Being taken away from his mother in the middle of the night by police and suddenly put through the foster care system, the thought of permanent separation still serves as a fear for Brandon. Upon breaking her daily routine of picking Brandon up from school to seek medical attention for kidney stones, he reverts back to an apprehensive state, “I thought she was going to leave again…I started crying.”
For the past three years Rivera and Brandon have been attending individual counseling and recently started going to family therapy sessions together. “In therapy, he started mentioning things that bother him, like when I make him feel bad or worry,” says his mother. “He knows that this is a safe place and no one will try and take him away from me for talking about it.” It is here that Brandon has begun to vent to his mother in a healthy way.
Rivera and her son have come a long way. Mending their relationship has required steady communication, developing routines and of course, spending quality time together.
“It’s very difficult and it can become time consuming,” says Stacey Thompson, Associate to Coalition for Women Prisoners and representative of WORTH, an advocacy group for formerly incarcerated women. “How do you split up time between yourself and your child? They should have something in place for women, who don’t want to leave children alone while attending support group meetings, some type of daycare while mothers are trying to get reintegrate back into society.”

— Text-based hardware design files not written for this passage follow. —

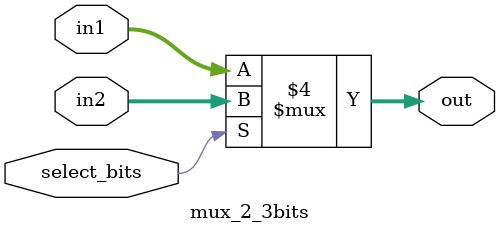
<source format=sv>


module pc_mux(
	input [1:0] select_bits,
	input [15:0] pc_in,
	input [15:0] addermux_in,
	input [15:0] bus_in,
	output logic [15:0] out
);

	always_comb
	begin
		unique case (select_bits)
		2'b00 : out = pc_in + 16'h0001;
		2'b01 : out = addermux_in;
		2'b10 : out = bus_in;
		2'b11 : out = bus_in;
		endcase
	end

endmodule

module addr2mux (
	input [1:0] select_bits,
	input [10:0] ir_in,
	output logic [15:0] out
);

	always_comb
	begin
		unique case (select_bits)
		2'b00 : out = 16'h0000;
		2'b01 : out = {ir_in[5], ir_in[5], ir_in[5], ir_in[5], ir_in[5], ir_in[5], ir_in[5], ir_in[5], ir_in[5], ir_in[5], ir_in[5:0]};
		2'b10 : out = {ir_in[8], ir_in[8], ir_in[8], ir_in[8], ir_in[8], ir_in[8], ir_in[8], ir_in[8:0]};
		2'b11 : out = {ir_in[10], ir_in[10], ir_in[10], ir_in[10], ir_in[10], ir_in[10:0]};
		endcase
	end

endmodule

module mux_2 (
	input select_bits,
	input [15:0] in1, in2,
	output logic [15:0] out
);

always_comb
	begin
		if(~select_bits)
			out = in1;
		else
			out = in2;
	end

endmodule

module mux_2_3bits (
	input select_bits,
	input [2:0] in1, in2,
	output logic [2:0] out
);

always_comb
	begin
		if(~select_bits)
			out = in1;
		else
			out = in2;
	end

endmodule
</source>
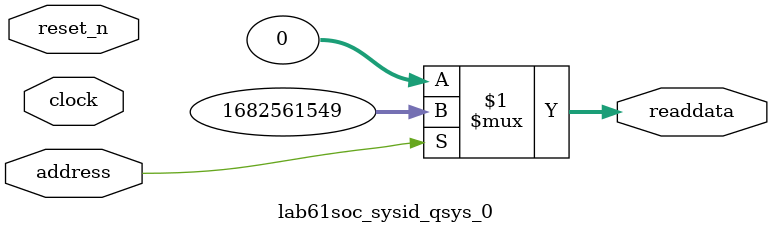
<source format=v>



// synthesis translate_off
`timescale 1ns / 1ps
// synthesis translate_on

// turn off superfluous verilog processor warnings 
// altera message_level Level1 
// altera message_off 10034 10035 10036 10037 10230 10240 10030 

module lab61soc_sysid_qsys_0 (
               // inputs:
                address,
                clock,
                reset_n,

               // outputs:
                readdata
             )
;

  output  [ 31: 0] readdata;
  input            address;
  input            clock;
  input            reset_n;

  wire    [ 31: 0] readdata;
  //control_slave, which is an e_avalon_slave
  assign readdata = address ? 1682561549 : 0;

endmodule



</source>
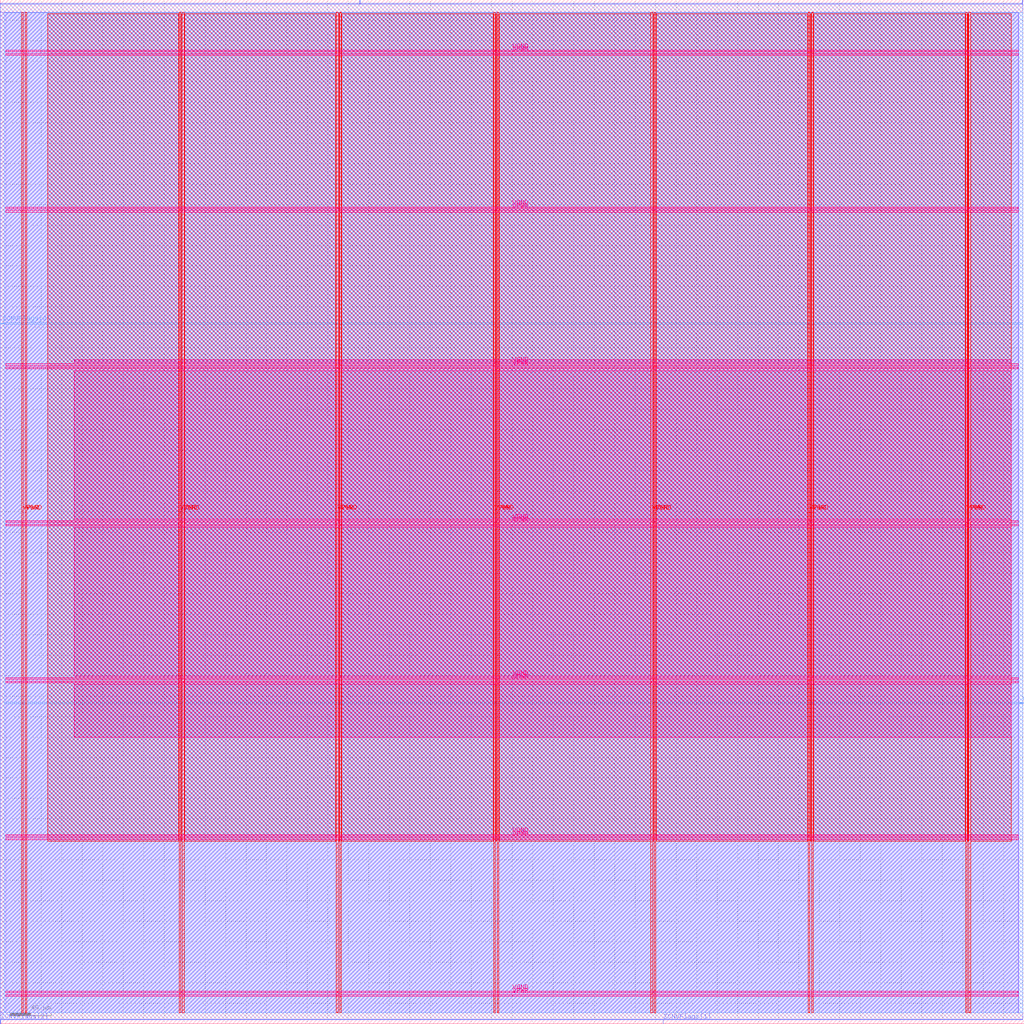
<source format=lef>
VERSION 5.7 ;
  NOWIREEXTENSIONATPIN ON ;
  DIVIDERCHAR "/" ;
  BUSBITCHARS "[]" ;
MACRO cpu
  CLASS BLOCK ;
  FOREIGN cpu ;
  ORIGIN 0.000 0.000 ;
  SIZE 1000.000 BY 1000.000 ;
  PIN VGND
    USE GROUND ;
    PORT
      LAYER met5 ;
        RECT 5.280 949.110 994.300 950.710 ;
    END
    PORT
      LAYER met5 ;
        RECT 5.280 795.930 994.300 797.530 ;
    END
    PORT
      LAYER met5 ;
        RECT 5.280 642.750 994.300 644.350 ;
    END
    PORT
      LAYER met5 ;
        RECT 5.280 489.570 994.300 491.170 ;
    END
    PORT
      LAYER met5 ;
        RECT 5.280 336.390 994.300 337.990 ;
    END
    PORT
      LAYER met5 ;
        RECT 5.280 183.210 994.300 184.810 ;
    END
    PORT
      LAYER met5 ;
        RECT 5.280 30.030 994.300 31.630 ;
    END
    PORT
      LAYER met4 ;
        RECT 945.940 10.640 947.540 987.600 ;
    END
    PORT
      LAYER met4 ;
        RECT 792.340 10.640 793.940 987.600 ;
    END
    PORT
      LAYER met4 ;
        RECT 638.740 10.640 640.340 987.600 ;
    END
    PORT
      LAYER met4 ;
        RECT 485.140 10.640 486.740 987.600 ;
    END
    PORT
      LAYER met4 ;
        RECT 331.540 10.640 333.140 987.600 ;
    END
    PORT
      LAYER met4 ;
        RECT 177.940 10.640 179.540 987.600 ;
    END
    PORT
      LAYER met4 ;
        RECT 24.340 10.640 25.940 987.600 ;
    END
  END VGND
  PIN VPWR
    USE POWER ;
    PORT
      LAYER met5 ;
        RECT 5.280 945.810 994.300 947.410 ;
    END
    PORT
      LAYER met5 ;
        RECT 5.280 792.630 994.300 794.230 ;
    END
    PORT
      LAYER met5 ;
        RECT 5.280 639.450 994.300 641.050 ;
    END
    PORT
      LAYER met5 ;
        RECT 5.280 486.270 994.300 487.870 ;
    END
    PORT
      LAYER met5 ;
        RECT 5.280 333.090 994.300 334.690 ;
    END
    PORT
      LAYER met5 ;
        RECT 5.280 179.910 994.300 181.510 ;
    END
    PORT
      LAYER met5 ;
        RECT 5.280 26.730 994.300 28.330 ;
    END
    PORT
      LAYER met4 ;
        RECT 942.640 10.640 944.240 987.600 ;
    END
    PORT
      LAYER met4 ;
        RECT 789.040 10.640 790.640 987.600 ;
    END
    PORT
      LAYER met4 ;
        RECT 635.440 10.640 637.040 987.600 ;
    END
    PORT
      LAYER met4 ;
        RECT 481.840 10.640 483.440 987.600 ;
    END
    PORT
      LAYER met4 ;
        RECT 328.240 10.640 329.840 987.600 ;
    END
    PORT
      LAYER met4 ;
        RECT 174.640 10.640 176.240 987.600 ;
    END
    PORT
      LAYER met4 ;
        RECT 21.040 10.640 22.640 987.600 ;
    END
  END VPWR
  PIN ZCNVFlags[0]
    PORT
      LAYER met3 ;
        RECT 0.000 683.440 4.000 684.040 ;
    END
  END ZCNVFlags[0]
  PIN ZCNVFlags[1]
    PORT
      LAYER met2 ;
        RECT 647.310 0.000 647.590 4.000 ;
    END
  END ZCNVFlags[1]
  PIN ZCNVFlags[2]
    PORT
      LAYER met2 ;
        RECT 0.090 0.000 0.370 4.000 ;
    END
  END ZCNVFlags[2]
  PIN ZCNVFlags[3]
    PORT
      LAYER met2 ;
        RECT 351.070 996.000 351.350 1000.000 ;
    END
  END ZCNVFlags[3]
  PIN clk
    PORT
      LAYER met2 ;
        RECT 998.290 996.000 998.570 1000.000 ;
    END
  END clk
  PIN rst
    PORT
      LAYER met3 ;
        RECT 996.000 312.840 1000.000 313.440 ;
    END
  END rst
  OBS
      LAYER li1 ;
        RECT 5.520 10.795 994.060 987.445 ;
      LAYER met1 ;
        RECT 0.070 10.640 994.450 987.600 ;
      LAYER met2 ;
        RECT 0.100 995.720 350.790 996.610 ;
        RECT 351.630 995.720 998.010 996.610 ;
        RECT 0.100 4.280 998.570 995.720 ;
        RECT 0.650 4.000 647.030 4.280 ;
        RECT 647.870 4.000 998.570 4.280 ;
      LAYER met3 ;
        RECT 4.000 684.440 998.595 987.525 ;
        RECT 4.400 683.040 998.595 684.440 ;
        RECT 4.000 313.840 998.595 683.040 ;
        RECT 4.000 312.440 995.600 313.840 ;
        RECT 4.000 10.715 998.595 312.440 ;
      LAYER met4 ;
        RECT 46.295 178.335 174.240 986.505 ;
        RECT 176.640 178.335 177.540 986.505 ;
        RECT 179.940 178.335 327.840 986.505 ;
        RECT 330.240 178.335 331.140 986.505 ;
        RECT 333.540 178.335 481.440 986.505 ;
        RECT 483.840 178.335 484.740 986.505 ;
        RECT 487.140 178.335 635.040 986.505 ;
        RECT 637.440 178.335 638.340 986.505 ;
        RECT 640.740 178.335 788.640 986.505 ;
        RECT 791.040 178.335 791.940 986.505 ;
        RECT 794.340 178.335 942.240 986.505 ;
        RECT 944.640 178.335 945.540 986.505 ;
        RECT 947.940 178.335 987.290 986.505 ;
      LAYER met5 ;
        RECT 72.340 645.950 987.500 648.500 ;
        RECT 72.340 492.770 987.500 637.850 ;
        RECT 72.340 339.590 987.500 484.670 ;
        RECT 72.340 279.700 987.500 331.490 ;
  END
END cpu
END LIBRARY


</source>
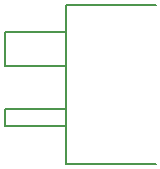
<source format=gbo>
G75*
%MOIN*%
%OFA0B0*%
%FSLAX24Y24*%
%IPPOS*%
%LPD*%
%AMOC8*
5,1,8,0,0,1.08239X$1,22.5*
%
%ADD10C,0.0050*%
D10*
X017621Y010860D02*
X019668Y010860D01*
X019668Y011450D01*
X017621Y011450D01*
X017621Y010860D01*
X019668Y010860D02*
X019668Y009600D01*
X022668Y009600D01*
X019668Y011450D02*
X019668Y012868D01*
X017621Y012868D01*
X017621Y014009D01*
X019668Y014009D01*
X019668Y014915D01*
X022668Y014915D01*
X019668Y014009D02*
X019668Y012868D01*
M02*

</source>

Nowadays, it is rare to find the reunited mother and son apart. With the exception of Brandon’s extracurricular activities, once the teenager is out of school, his mother is generally right by his side, trying to keep him on track while also focusing on bettering herself.
“I’m just pretty much a fighter, and I’m looking to better myself and my son’s life,” says Rivera. “The main relationships in my life right now are with God and my son.”